Opinion
October 23, 2001.
Judgment, Supreme Court, Bronx County (John Byrne, J.), rendered May 6, 1999, convicting defendant, upon his plea of guilty, of criminal sale of a controlled substance in or near school grounds, and sentencing him, as a second felony offender, to a term of 4½ to 9 years, unanimously affirmed.
Christopher J. Blira-Koessler, for respondent.
Edlyn L. Willer, for defendant-appellant.
Before: Sullivan, P.J., Andrias, Wallach, Saxe, Marlow, JJ.

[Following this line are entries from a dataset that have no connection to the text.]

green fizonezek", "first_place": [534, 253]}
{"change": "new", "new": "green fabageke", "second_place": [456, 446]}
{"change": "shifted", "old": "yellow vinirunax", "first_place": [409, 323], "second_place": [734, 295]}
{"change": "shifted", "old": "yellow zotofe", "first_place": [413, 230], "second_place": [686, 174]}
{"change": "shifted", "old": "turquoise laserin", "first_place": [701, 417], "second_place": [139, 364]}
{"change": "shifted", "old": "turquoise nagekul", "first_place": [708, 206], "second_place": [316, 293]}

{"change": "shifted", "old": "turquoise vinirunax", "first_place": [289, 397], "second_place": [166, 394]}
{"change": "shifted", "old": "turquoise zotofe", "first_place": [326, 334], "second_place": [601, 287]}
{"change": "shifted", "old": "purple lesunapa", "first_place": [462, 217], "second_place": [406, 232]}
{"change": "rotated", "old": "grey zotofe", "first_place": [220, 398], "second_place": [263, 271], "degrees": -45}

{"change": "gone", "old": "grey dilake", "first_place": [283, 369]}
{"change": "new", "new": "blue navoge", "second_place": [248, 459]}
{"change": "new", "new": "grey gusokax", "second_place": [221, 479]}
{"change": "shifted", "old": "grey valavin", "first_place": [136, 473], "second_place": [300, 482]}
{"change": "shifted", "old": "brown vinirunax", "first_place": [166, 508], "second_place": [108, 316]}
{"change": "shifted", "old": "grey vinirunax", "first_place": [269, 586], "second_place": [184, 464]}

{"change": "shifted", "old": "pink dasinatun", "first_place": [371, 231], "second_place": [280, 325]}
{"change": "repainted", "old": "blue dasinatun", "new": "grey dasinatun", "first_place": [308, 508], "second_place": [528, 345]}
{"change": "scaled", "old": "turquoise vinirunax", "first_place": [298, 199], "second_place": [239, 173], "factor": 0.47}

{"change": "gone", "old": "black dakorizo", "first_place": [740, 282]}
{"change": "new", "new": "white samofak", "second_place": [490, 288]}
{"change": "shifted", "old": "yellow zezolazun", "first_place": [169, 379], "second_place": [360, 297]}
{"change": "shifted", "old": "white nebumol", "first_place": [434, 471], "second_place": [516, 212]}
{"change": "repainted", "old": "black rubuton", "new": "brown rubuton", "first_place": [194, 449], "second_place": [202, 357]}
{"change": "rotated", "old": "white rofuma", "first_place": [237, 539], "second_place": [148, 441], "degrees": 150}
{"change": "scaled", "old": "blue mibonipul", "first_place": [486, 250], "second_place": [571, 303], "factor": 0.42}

Defendant's claim that he was improperly sentenced under his plea of guilty to a felony, which had been accompanied by a promise that defendant could obtain a misdemeanor disposition upon successful completion of a drug program, is unpreserved since he neither requested a hearing regarding his termination from the program, nor moved to withdraw his plea (see, People v. Bratt, 261 A.D.2d 254, lv denied 94 N.Y.2d 820;People v. McCray, 251 A.D.2d 135, lv denied 92 N.Y.2d 901), and we decline to review it in the interest of justice. Were we to review this claim, we would find that the terms of the plea agreement were clear and unambiguous and that the court properly concluded, on the basis of the highly unfavorable report from the drug program, that defendant had violated the plea condition (see, People v. Avery, 85 N.Y.2d 503, 507-508). It is clear that, as the result of his poor behavior, defendant failed to successfully complete the program.
THIS CONSTITUTES THE DECISION AND ORDER OF THE SUPREME COURT, APPELLATE DIVISION, FIRST DEPARTMENT.